= Manso II of Amalfi =

Manso II the Blind was the duke of Amalfi on three separate occasions: from 1028 to 1029, from 1034 to 1038, and from 1043 to 1052. He was the second son of Sergius II and Maria, sister of Pandulf IV of Capua. His whole ducal career consisted of wars with his brother, John II, over the throne. The Chronicon Amalfitanum (c. 1300) is an important source for his reign.

In 1028, he and his mother seized the throne, while Sergius and John fled to Constantinople. This was probably at the instigation of his uncle Pandulf. In 1029, John, but not Sergius, returned and reasserted his authority, deposing Manso and Maria. In April or May 1034, John was forced to flee Amalfi again for Naples and Manso and Maria retook the throne with the support of Pandulf. Maria took the titles ducissa et patricissa, but Manso received no titles from Byzantium: clearly, they had aligned themselves with the Lombards and not the Greeks.

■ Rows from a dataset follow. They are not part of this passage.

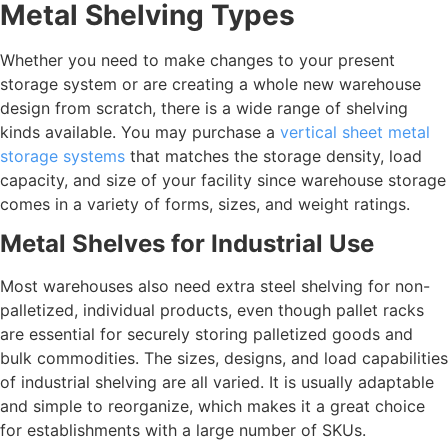
Metal Shelving Types
Whether you need to make changes to your present
storage system or are creating a whole new warehouse
design from scratch, there is a wide range of shelving
kinds available. You may purchase a
vertical sheet metal
storage systems
that matches the storage density, load
capacity, and size of your facility since warehouse storage
comes in a variety of forms, sizes, and weight ratings.
Metal Shelves for Industrial Use
Most warehouses also need extra steel shelving for non-
palletized, individual products, even though pallet racks
are essential for securely storing palletized goods and
bulk commodities. The sizes, designs, and load capabilities
of industrial shelving are all varied. It is usually adaptable
and simple to reorganize, which makes it a great choice
for establishments with a large number of SKUs.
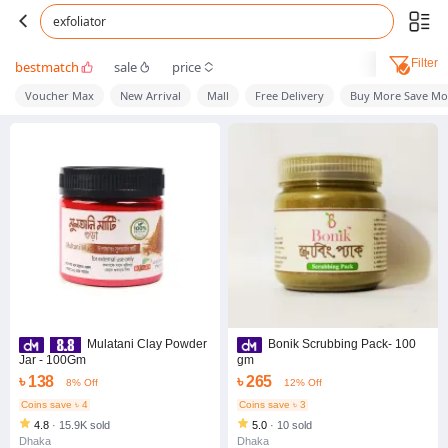
exfoliator
Filter
bestmatch
sale
price
Voucher Max
New Arrival
Mall
Free Delivery
Buy More Save Mo
Mulatani Clay Powder
Bonik Scrubbing Pack- 100
Jar - 100Gm
gm
৳ 138
৳ 265
8% Off
12% Off
Coins save ৳ 4
Coins save ৳ 3
4.8
·
15.9K sold
5.0
·
10 sold
Dhaka
Dhaka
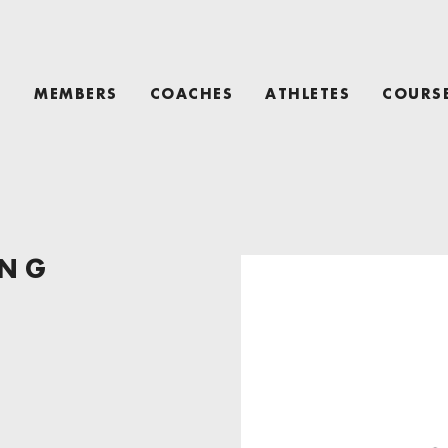
T
MEMBERS
COACHES
ATHLETES
COURS
ING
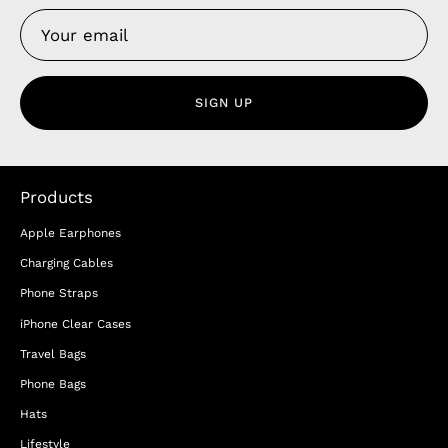
SIGN UP
Products
Apple Earphones
Charging Cables
Phone Straps
iPhone Clear Cases
Travel Bags
Phone Bags
Hats
Lifestyle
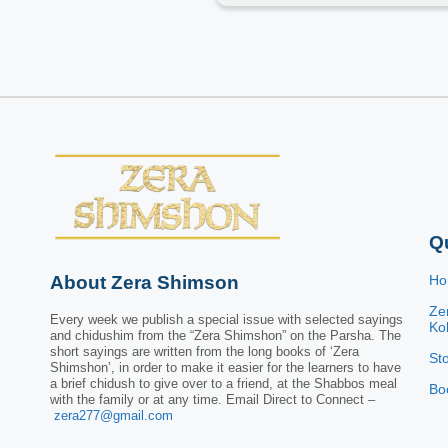
Q
About Zera Shimson
H
Ze
Every week we publish a special issue with selected sayings
Kol
and chidushim from the “Zera Shimshon” on the Parsha. The
short sayings are written from the long books of ‘Zera
St
Shimshon’, in order to make it easier for the learners to have
a brief chidush to give over to a friend, at the Shabbos meal
Bo
with the family or at any time. Email Direct to Connect –
zera277@gmail.com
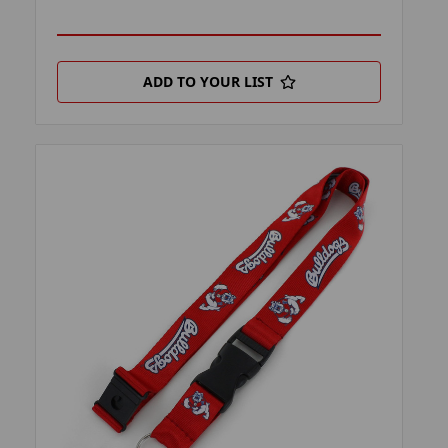
ADD TO YOUR LIST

In 1038, the Holy Roman Emperor Conrad II deposed Pandulf and John was able to return to Amalfi. He blinded Manso and exiled him to the island of Sirenuse, with the support of Maria, whom he allowed to co-reign. The cruelty of this act turned the citizenry against the duke and duchess and, in April 1039, they ousted John and Maria and accepted Guaimar IV of Salerno as duke. Guaimar appointed Manso to act as duke in 1040 or 1043, under Salernitan suzerainty. Manso named his son after Guaimar and appointed him co-duke in 1047. In 1052, the Amalfitans, who loved Manso, rebelled nevertheless over the burden of Salernitan taxation. John was able to seize power again.

In addition to his son Guaimar, he had a son named Manso, who in turn had a son named Manso, who married a Gaitelgrima and had a son named John. Either one of these may be the viceduke Manso known only from coins of the period. He may have had a daughter who married Ranulf Drengot.